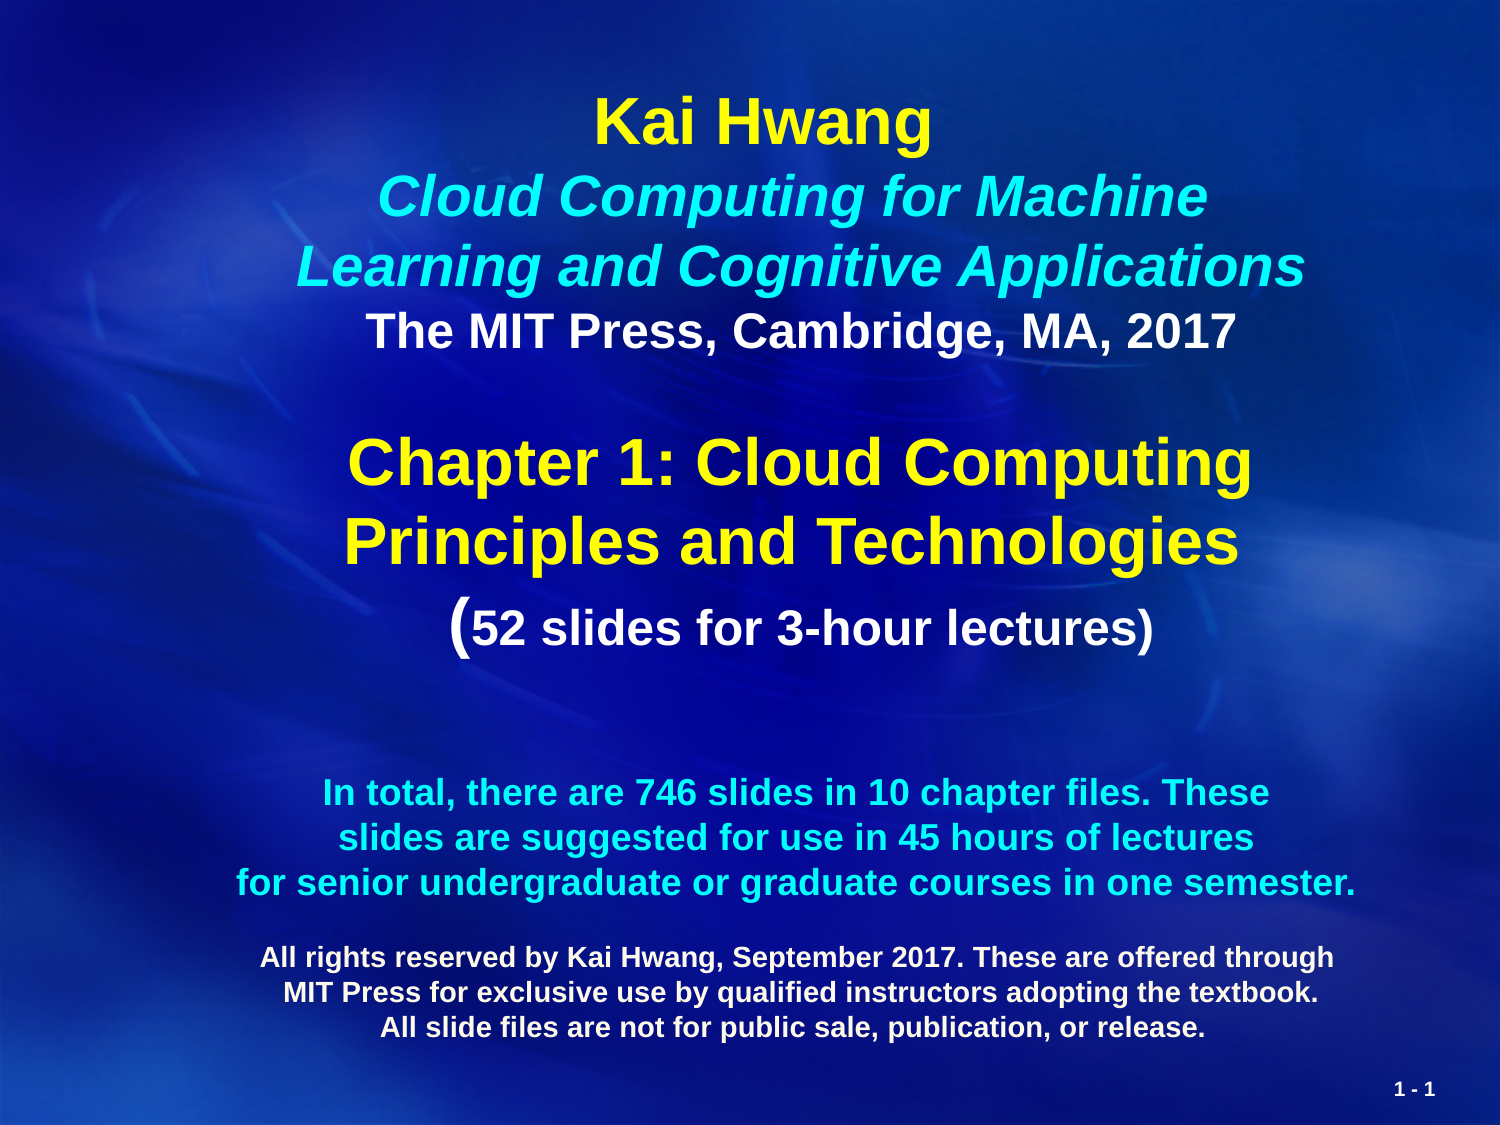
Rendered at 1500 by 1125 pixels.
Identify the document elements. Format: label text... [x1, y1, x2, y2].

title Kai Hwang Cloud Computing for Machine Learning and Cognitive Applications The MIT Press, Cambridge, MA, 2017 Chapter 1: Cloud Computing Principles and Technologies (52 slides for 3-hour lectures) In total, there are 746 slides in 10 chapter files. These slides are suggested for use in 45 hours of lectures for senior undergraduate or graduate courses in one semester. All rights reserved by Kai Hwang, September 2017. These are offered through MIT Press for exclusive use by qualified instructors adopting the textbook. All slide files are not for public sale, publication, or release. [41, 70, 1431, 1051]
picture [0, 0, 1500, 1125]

⁂

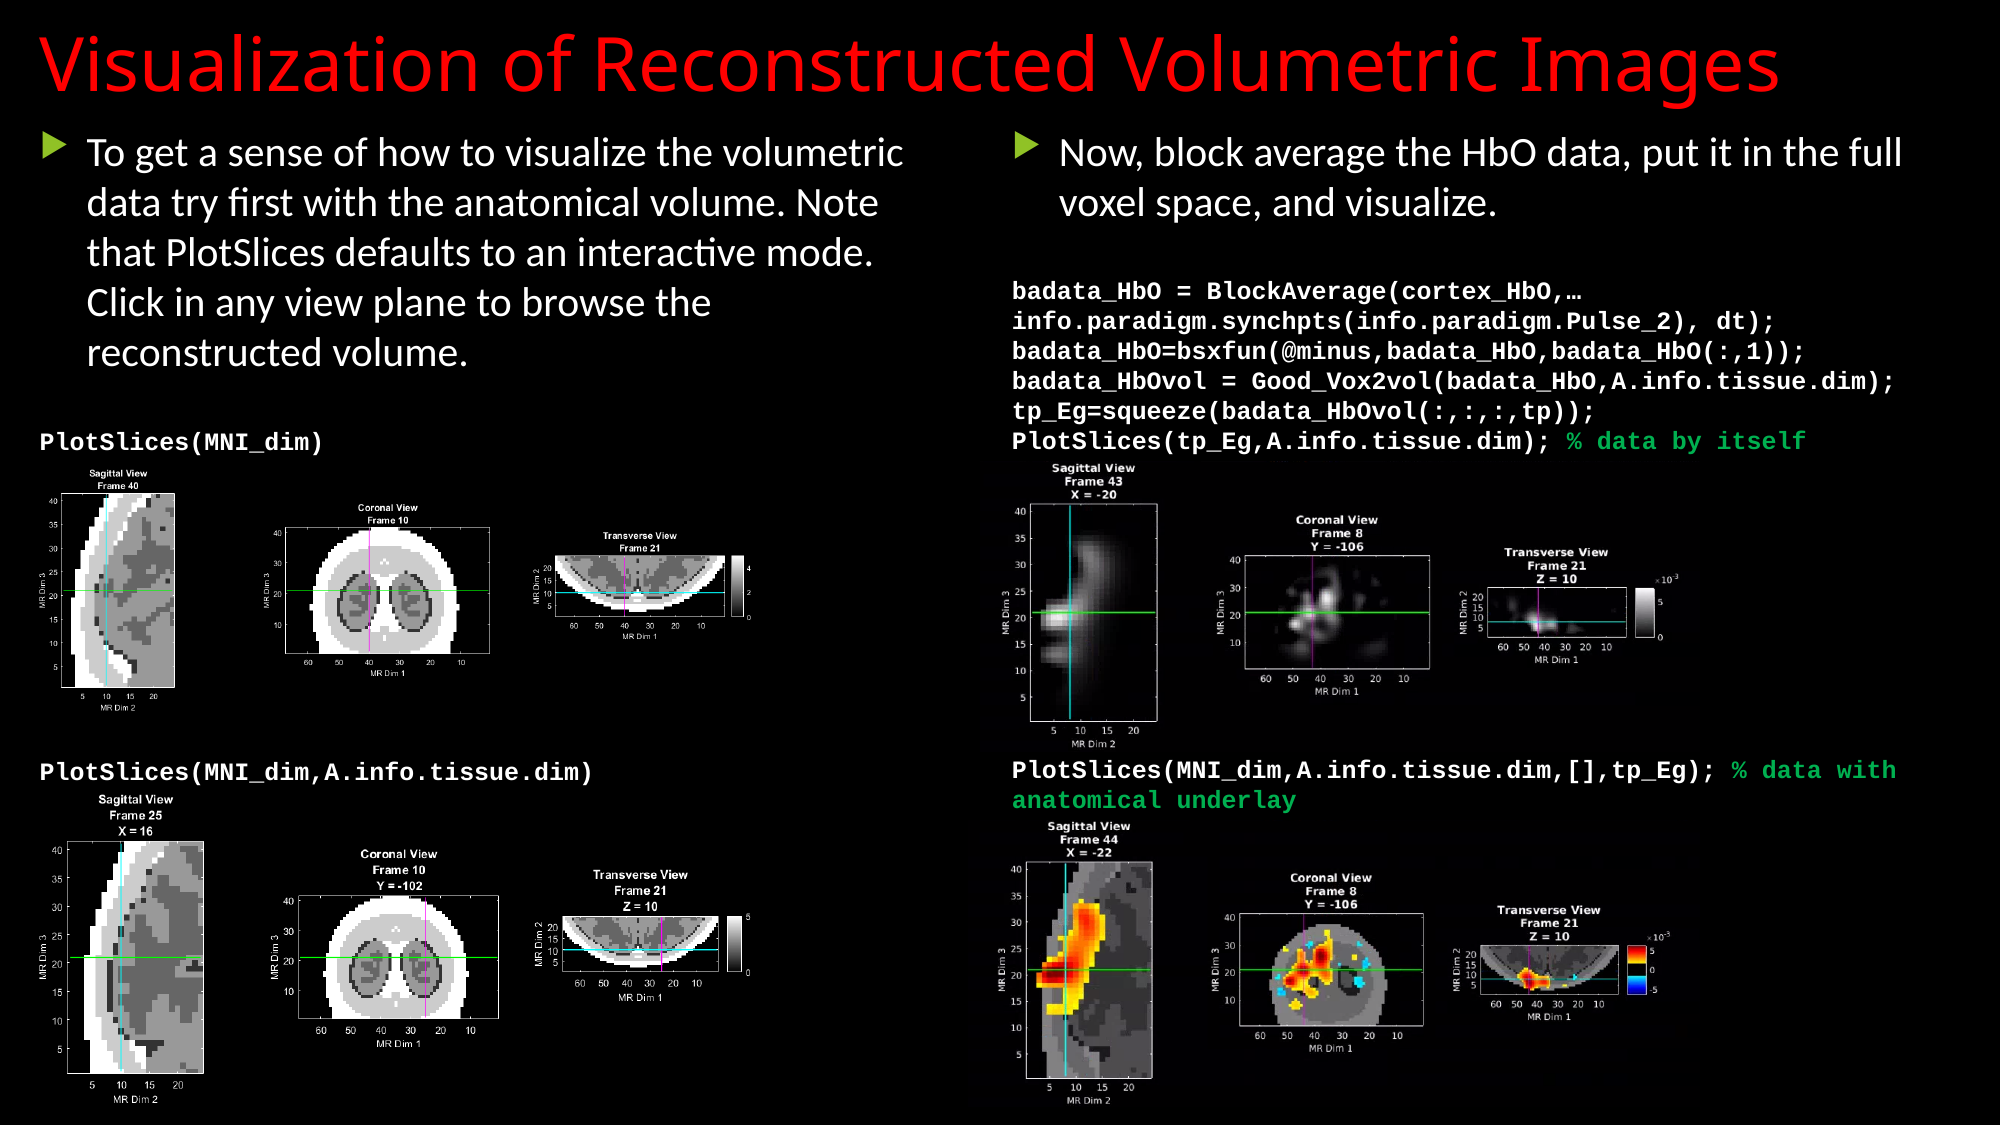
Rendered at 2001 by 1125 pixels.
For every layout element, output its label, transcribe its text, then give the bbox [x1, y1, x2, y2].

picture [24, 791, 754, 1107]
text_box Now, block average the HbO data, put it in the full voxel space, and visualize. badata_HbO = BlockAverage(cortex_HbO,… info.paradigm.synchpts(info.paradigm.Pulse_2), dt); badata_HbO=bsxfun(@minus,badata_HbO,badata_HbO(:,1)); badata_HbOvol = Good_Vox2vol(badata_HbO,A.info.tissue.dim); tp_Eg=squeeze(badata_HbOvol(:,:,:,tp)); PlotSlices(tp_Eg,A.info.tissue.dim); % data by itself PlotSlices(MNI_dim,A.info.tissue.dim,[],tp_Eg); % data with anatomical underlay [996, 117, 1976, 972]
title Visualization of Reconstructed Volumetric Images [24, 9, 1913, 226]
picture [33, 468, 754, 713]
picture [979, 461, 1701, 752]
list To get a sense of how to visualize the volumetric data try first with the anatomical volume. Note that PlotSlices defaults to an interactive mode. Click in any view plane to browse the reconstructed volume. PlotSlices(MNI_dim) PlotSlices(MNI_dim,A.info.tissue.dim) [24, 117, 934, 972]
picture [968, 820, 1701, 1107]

⁂

- **Try it**
Take every line above that includes "pixels" and list it.

- **Written answer**
Rendered at 1500 by 1125 pixels.
Rendered at 2001 by 1125 pixels.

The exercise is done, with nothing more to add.